A number of empirical studies have tried to take stock of the outcome of the integration process
(e.g. Börzel 2005
; Donahue and Pollack 2001; Hix 2005: 18–23; Schmidt 1999). The results converge in
the overall picture but diverge in the details: The EU has acquired exclusive competences in
market-creating policies and shares competences with its member states in market-correcting
policies. With some exceptions (territorial cohesion, regional policy and agricultural policy)

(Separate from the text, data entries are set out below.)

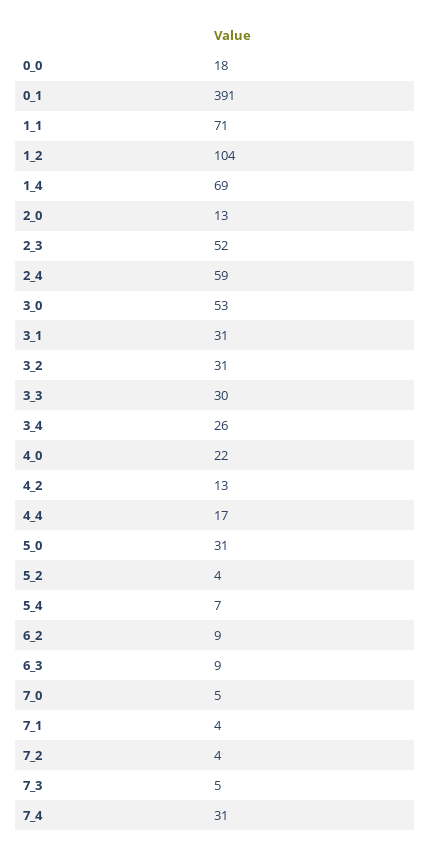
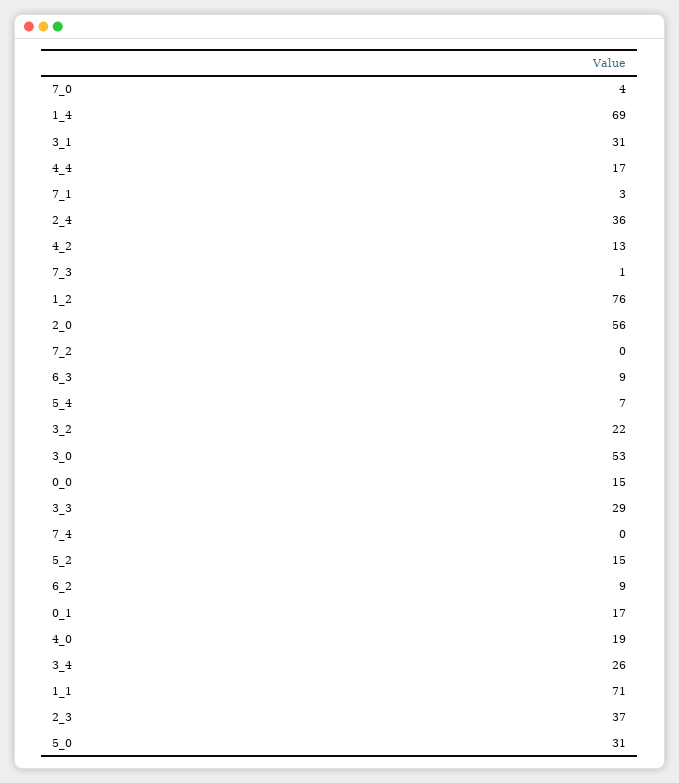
0_0: 18 -> 15
0_1: 391 -> 17
1_2: 104 -> 76
2_0: 13 -> 56
2_3: 52 -> 37
2_4: 59 -> 36
3_2: 31 -> 22
3_3: 30 -> 29
4_0: 22 -> 19
5_2: 4 -> 15
7_0: 5 -> 4
7_1: 4 -> 3
7_2: 4 -> 0
7_3: 5 -> 1
7_4: 31 -> 0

the member states maintained their powers on redistributive issues. The increase of the EU’s
competences portrayed by these studies appears impressive. Nonetheless, it should not be ignored that
the EU still lacks the basic powers to raise taxes and to implement its policies. Moreover, the
distinction between market-creating, market-correcting and redistributive policies underrates the
interdependencies between them which actually constrain the autonomy of the EU and the national
institutions independently of their formal competences; comparative federalism comes to its limits
when analysing European integration. The evolution of the European Community and later the
European Union was the result of centralist trends similar to those we can observe in the history of
federal states. However, whereas in national federations these trends are linked to the rise of the
welfare state, in the case of European integration they concern policies determined to limit state
power.
When it comes to evaluating the detailed shift of competence from the national to the European level, researchers are confronted with the problem of determining the meaning and the impact of a competence. Different methods of measuring have been used which all produce quite different results (Börzel 2005; Estella de Noriega 2002). Following studies in comparative federalism, one can refer to the formal competences enumerated in the treaties and distinguish between legislative, executive and fiscal powers, or rely on expert assessments. However, formal competences of EU institutions are all but clearly stated in legal terms. Moreover, their application depends on the ability of the Commission and the Council to come to decisions. Hence, the probability of an effective change in competence allocation is influenced by different modes of legislation and policy-making. Obviously, budgetary figures hardly tell us anything about the relative powers of the EU and the national levels. Furthermore, competences may have a merely symbolic value or may be undermined by “shirking” of implementing authorities of the member states (Bednar 2004: 404), an issue dealt with in research on compliance. Finally, EU institutions are engaged in policies without having formal competences by using methods of “open” coordination. Thus, one serious problem of the integration literature is that we still lack a common concept of the meaning and an agreement on the measurement of EU powers.